Assignment 1: Output everything in the cache-name thread from "However, I think" down to "an actual meaning.".
Assignment 2:
Answer these questions from the cache-name thread:
(a) Which encoding did Pavel suggest for mapping a cache name to a directory name?
(b) What environment variable is proposed for restoring the old behavior?
(c) What does Vladimir Ozerov suggest storing in file system paths instead of adding restrictions to cache names?
Assignment 3: Using the cache-name thread, explain in one to three sentences why control characters or whitespace might be banned from cache names.

RE: Handling slashes in cache names

2017-12-27 Thread Stanislav Lukyanov
We can – by mapping a cache name to some (safe) string to be used as a 
directory name, say via Base64 as Pavel has suggested.

However, I think that banning certain characters might be reasonable.
Some characters might be considered reserved (e.g. slashes, colon, asterisk, 
etc) to be used later, in case some future feature requires cache names to have 
an actual meaning.
Some characters might be banned just as a precaution (e.g. control characters 
or whitespaces) because they might cause problems with logging or elsewhere 
(you might have a bad time processing a cache name with \0 in it :) ).

The question is whether or not these considerations worth adding code and/or 
changing existing behavior.

BTW Java folks had similar discussion on Java module names resulting in 
http://mail.openjdk.java.net/pipermail/jpms-spec-experts/2016-December/000515.html.

Thanks,
Stan

From: Vladimir Ozerov
Sent: 27 декабря 2017 г. 14:37
To: dev@ignite.apache.org
Subject: Re: Handling slashes in cache names

Cache name appears to me purely logical entity. Can we simply store cache
ID in file system paths without adding any restrictions to cache names?

On Wed, Dec 27, 2017 at 2:26 PM, Stanislav Lukyanov <stanlukya...@gmail.com>
wrote:

> Well, that’s my question too :)
> Do we have any compatibility guidelines or other documents on what can or
> cannot be in a minor/major release?
>
> Also, it might be helpful to add an environment variable (like
> IGNITE_DISABLE_CACHE_NAME_RESTRICTIONS) to restore the old behavior, just
> in case.
>
> Thanks,
> Stan
>
> From: Dmitriy Setrakyan
> Sent: 26 декабря 2017 г. 17:02
> To: dev@ignite.apache.org
> Subject: Re: Handling slashes in cache names
>
> Looks good to me. Is this going to be an exception on startup? If yes, is
> it safe to release it, or should we wait till 3.0?
>
> On Tue, Dec 26, 2017 at 2:08 AM, Stanislav Lukyanov <
> stanlukya...@gmail.com>
> wrote:
>
> > Thanks for the feedback.
> >
> > It seems that another thing to handle is case-insensitive FS – “mycache”

Extracted information:

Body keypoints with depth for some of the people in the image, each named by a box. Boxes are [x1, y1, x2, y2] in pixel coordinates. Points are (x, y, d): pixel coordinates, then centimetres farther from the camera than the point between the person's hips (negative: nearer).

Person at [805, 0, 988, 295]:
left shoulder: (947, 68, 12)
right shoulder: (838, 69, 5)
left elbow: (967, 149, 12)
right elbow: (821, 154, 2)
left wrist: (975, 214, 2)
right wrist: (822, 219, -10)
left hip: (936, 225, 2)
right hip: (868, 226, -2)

...

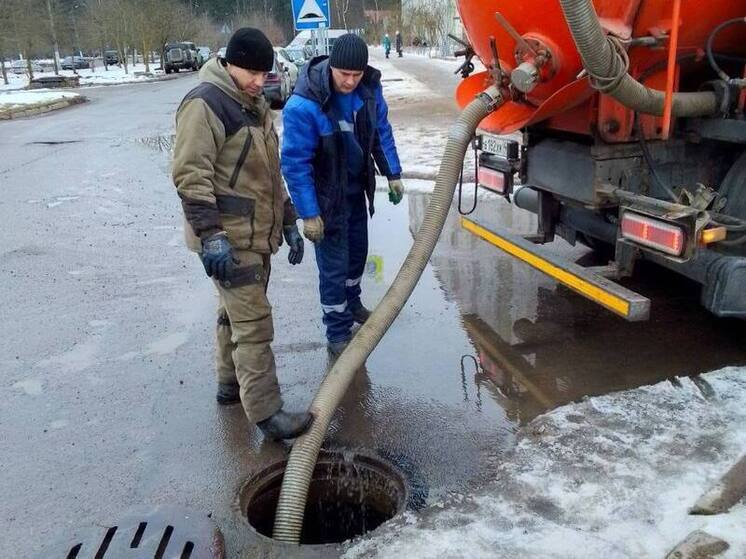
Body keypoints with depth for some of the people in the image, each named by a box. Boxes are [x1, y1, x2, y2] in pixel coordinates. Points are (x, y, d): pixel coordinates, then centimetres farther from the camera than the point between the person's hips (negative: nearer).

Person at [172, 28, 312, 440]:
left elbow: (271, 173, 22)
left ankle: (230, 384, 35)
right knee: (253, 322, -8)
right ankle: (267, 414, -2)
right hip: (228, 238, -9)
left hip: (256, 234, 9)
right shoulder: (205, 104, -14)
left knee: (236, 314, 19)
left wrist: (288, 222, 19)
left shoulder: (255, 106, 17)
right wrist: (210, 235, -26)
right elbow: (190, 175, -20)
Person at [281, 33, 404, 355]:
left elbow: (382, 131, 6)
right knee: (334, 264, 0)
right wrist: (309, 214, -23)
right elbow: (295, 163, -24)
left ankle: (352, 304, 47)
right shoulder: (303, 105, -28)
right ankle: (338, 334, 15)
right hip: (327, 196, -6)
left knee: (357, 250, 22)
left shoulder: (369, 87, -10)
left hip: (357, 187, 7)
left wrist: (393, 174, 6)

Response area 1:
However, I think that banning certain characters might be reasonable.
Some characters might be considered reserved (e.g. slashes, colon, asterisk, 
etc) to be used later, in case some future feature requires cache names to have 
an actual meaning.

Response area 2:
(a) Base64.
(b) IGNITE_DISABLE_CACHE_NAME_RESTRICTIONS.
(c) The cache ID.

Response area 3: They might be banned as a precaution, because such characters could cause problems with logging or elsewhere. The thread gives a cache name containing \0 as an example of one that would be hard to process.